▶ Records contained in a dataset
────────────────

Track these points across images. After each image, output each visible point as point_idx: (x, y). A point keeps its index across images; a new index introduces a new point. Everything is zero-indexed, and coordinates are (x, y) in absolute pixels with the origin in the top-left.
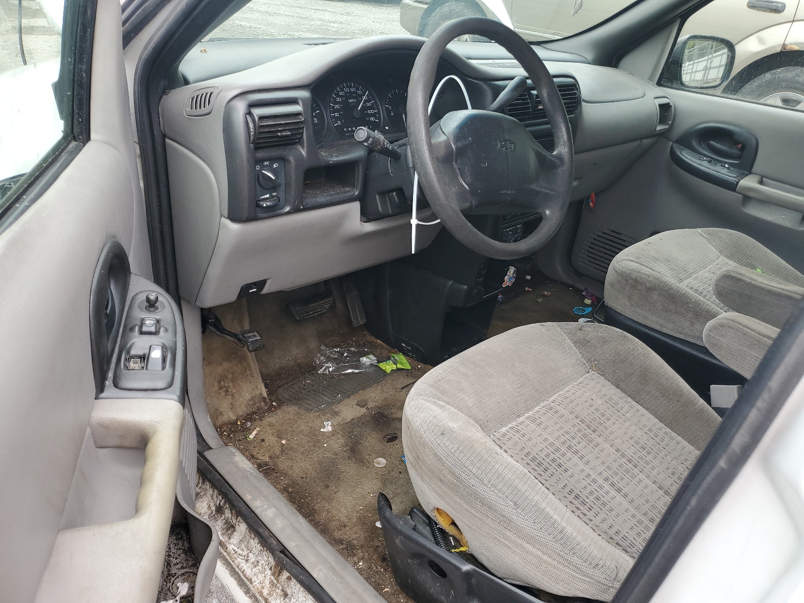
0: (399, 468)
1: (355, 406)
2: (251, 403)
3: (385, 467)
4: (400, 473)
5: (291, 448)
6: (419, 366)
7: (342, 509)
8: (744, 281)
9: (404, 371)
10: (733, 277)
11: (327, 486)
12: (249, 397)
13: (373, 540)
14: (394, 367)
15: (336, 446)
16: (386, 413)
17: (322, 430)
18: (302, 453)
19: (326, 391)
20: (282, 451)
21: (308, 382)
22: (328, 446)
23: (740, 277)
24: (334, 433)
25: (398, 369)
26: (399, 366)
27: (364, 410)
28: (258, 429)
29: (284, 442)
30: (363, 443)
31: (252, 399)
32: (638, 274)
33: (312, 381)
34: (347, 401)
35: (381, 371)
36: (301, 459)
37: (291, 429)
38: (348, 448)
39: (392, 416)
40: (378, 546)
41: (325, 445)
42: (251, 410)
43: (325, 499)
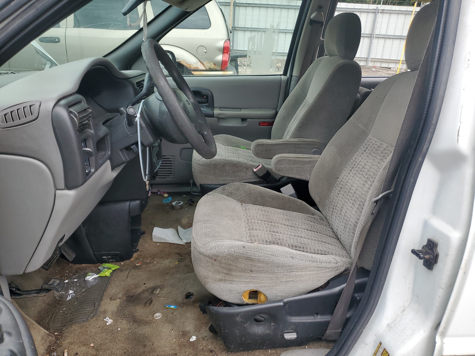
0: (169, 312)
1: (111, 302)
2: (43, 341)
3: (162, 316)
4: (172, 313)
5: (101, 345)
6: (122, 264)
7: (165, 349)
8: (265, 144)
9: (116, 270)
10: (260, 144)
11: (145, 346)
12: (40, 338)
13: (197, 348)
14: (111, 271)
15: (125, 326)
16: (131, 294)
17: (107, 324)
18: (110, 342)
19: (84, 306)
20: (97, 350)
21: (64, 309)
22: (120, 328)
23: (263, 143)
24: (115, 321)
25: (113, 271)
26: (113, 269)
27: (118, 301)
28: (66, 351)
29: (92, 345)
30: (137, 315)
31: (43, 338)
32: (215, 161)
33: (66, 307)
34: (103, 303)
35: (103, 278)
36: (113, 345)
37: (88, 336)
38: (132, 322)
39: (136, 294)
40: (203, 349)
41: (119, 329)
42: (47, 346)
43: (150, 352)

────────────────

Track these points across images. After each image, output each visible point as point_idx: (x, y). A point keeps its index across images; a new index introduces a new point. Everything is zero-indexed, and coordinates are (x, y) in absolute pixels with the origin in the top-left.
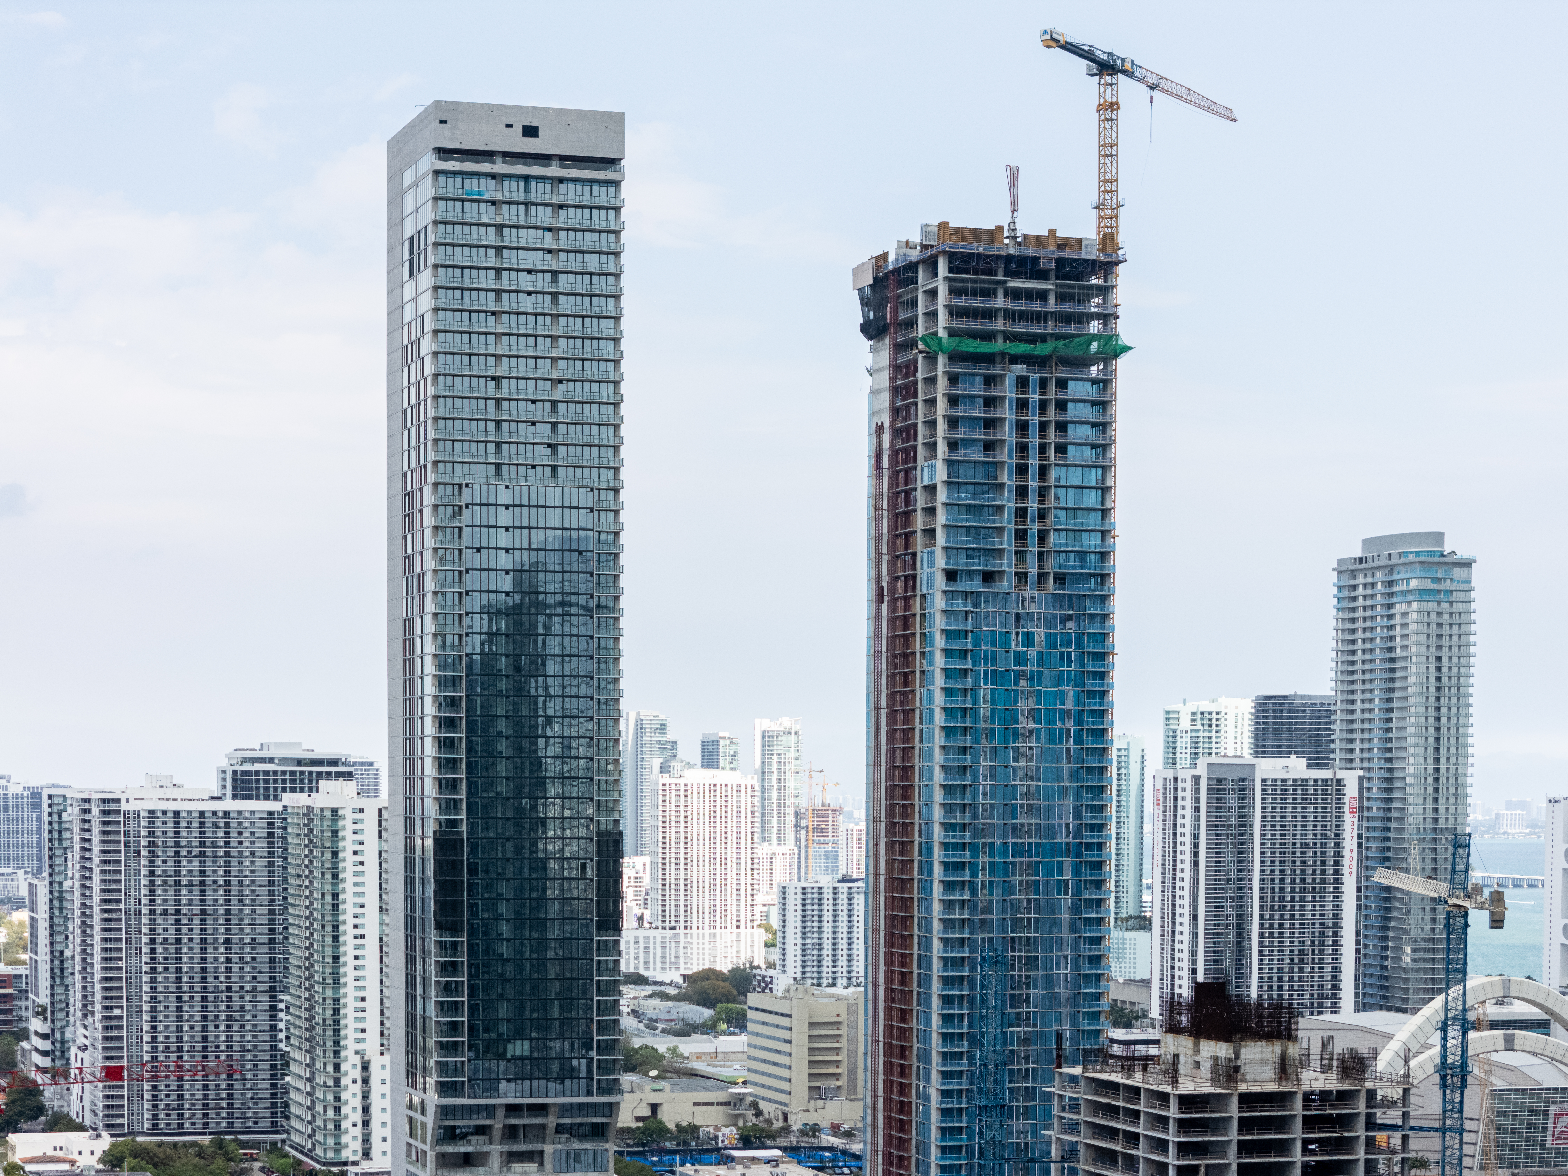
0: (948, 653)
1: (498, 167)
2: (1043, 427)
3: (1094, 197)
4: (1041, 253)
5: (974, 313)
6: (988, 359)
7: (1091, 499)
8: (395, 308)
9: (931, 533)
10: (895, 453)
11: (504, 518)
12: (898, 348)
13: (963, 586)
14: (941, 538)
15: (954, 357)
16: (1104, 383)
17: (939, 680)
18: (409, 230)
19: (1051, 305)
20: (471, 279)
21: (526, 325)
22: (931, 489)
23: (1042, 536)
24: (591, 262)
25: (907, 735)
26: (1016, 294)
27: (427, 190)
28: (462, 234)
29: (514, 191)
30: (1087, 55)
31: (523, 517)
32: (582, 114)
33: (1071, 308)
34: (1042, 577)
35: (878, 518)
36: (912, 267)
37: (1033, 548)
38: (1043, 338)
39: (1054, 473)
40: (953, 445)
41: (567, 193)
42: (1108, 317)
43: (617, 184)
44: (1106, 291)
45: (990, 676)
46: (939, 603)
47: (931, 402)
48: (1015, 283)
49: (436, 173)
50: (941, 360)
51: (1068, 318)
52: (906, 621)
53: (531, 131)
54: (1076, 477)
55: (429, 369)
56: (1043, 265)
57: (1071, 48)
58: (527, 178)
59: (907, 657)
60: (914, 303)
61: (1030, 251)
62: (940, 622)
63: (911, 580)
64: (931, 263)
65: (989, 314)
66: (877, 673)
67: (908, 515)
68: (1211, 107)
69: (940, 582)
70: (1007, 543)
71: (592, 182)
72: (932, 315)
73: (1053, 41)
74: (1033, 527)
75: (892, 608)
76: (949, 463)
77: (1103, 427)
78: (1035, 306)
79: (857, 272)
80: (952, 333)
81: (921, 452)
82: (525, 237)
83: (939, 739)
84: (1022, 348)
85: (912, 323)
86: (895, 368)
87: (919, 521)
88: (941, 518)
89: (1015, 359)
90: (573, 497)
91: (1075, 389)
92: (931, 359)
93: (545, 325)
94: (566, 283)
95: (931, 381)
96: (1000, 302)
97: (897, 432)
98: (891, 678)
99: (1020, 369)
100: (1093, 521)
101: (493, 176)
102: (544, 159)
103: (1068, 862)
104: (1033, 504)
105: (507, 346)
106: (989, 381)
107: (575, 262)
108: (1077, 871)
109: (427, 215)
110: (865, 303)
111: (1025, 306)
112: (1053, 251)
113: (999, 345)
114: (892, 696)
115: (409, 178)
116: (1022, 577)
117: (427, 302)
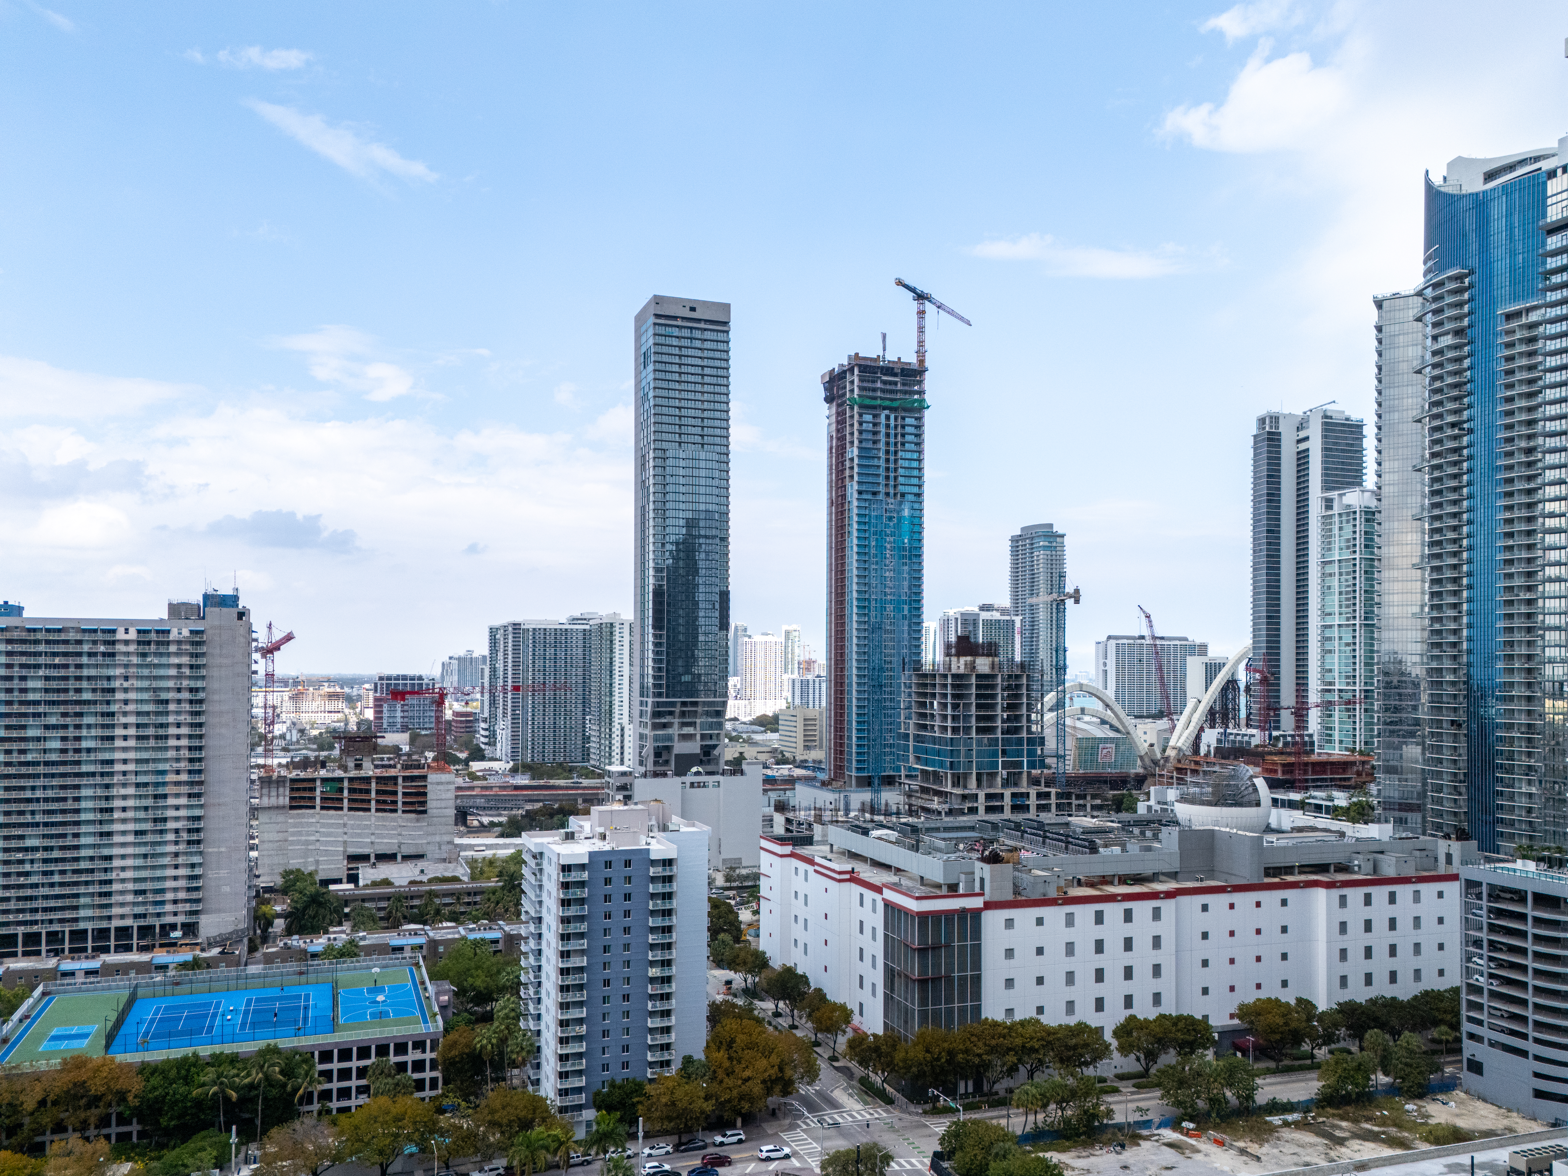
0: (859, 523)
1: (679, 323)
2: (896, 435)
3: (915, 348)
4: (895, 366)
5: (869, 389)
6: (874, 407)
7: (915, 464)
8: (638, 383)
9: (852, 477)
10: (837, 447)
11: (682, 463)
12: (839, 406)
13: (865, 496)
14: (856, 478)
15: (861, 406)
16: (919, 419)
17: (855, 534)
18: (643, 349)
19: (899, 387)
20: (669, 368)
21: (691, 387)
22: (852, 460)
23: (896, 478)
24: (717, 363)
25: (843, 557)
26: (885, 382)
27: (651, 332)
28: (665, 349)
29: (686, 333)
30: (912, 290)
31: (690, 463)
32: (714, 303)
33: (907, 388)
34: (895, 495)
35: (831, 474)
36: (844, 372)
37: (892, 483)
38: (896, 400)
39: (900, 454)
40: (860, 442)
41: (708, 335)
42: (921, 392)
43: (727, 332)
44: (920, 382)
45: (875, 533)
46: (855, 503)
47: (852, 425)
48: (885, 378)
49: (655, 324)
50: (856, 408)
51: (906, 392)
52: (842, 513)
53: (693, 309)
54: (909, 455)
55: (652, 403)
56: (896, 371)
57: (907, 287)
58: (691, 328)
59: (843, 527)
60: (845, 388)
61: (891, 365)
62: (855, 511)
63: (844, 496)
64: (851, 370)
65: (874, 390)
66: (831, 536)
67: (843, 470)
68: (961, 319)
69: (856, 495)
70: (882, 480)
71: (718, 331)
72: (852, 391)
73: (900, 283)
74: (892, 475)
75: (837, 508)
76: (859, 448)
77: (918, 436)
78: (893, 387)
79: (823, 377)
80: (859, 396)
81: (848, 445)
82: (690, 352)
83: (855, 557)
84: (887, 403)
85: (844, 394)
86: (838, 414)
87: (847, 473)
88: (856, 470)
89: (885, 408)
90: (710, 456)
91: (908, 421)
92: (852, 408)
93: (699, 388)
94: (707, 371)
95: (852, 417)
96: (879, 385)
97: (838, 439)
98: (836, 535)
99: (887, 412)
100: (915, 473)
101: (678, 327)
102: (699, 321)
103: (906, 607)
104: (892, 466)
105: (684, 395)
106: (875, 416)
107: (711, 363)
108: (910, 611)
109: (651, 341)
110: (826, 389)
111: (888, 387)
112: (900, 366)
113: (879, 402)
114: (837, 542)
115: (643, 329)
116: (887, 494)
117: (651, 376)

────────────────

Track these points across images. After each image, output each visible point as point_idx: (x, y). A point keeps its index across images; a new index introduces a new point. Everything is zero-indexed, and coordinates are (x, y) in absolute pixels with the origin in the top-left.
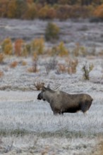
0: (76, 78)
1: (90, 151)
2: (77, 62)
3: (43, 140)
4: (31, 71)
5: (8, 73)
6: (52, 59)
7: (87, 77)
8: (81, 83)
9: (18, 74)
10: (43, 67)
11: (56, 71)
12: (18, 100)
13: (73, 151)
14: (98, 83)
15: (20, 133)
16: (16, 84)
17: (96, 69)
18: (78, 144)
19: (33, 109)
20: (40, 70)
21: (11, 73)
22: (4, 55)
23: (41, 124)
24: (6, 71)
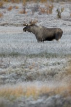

────────────────

Starting at the line that contains "109: (427, 215)" and stopping after the line that contains "116: (1022, 577)", write out every line exactly as it appears above, and no other line.

▶ Response to the exercise
109: (427, 215)
110: (865, 303)
111: (1025, 306)
112: (1053, 251)
113: (999, 345)
114: (892, 696)
115: (409, 178)
116: (1022, 577)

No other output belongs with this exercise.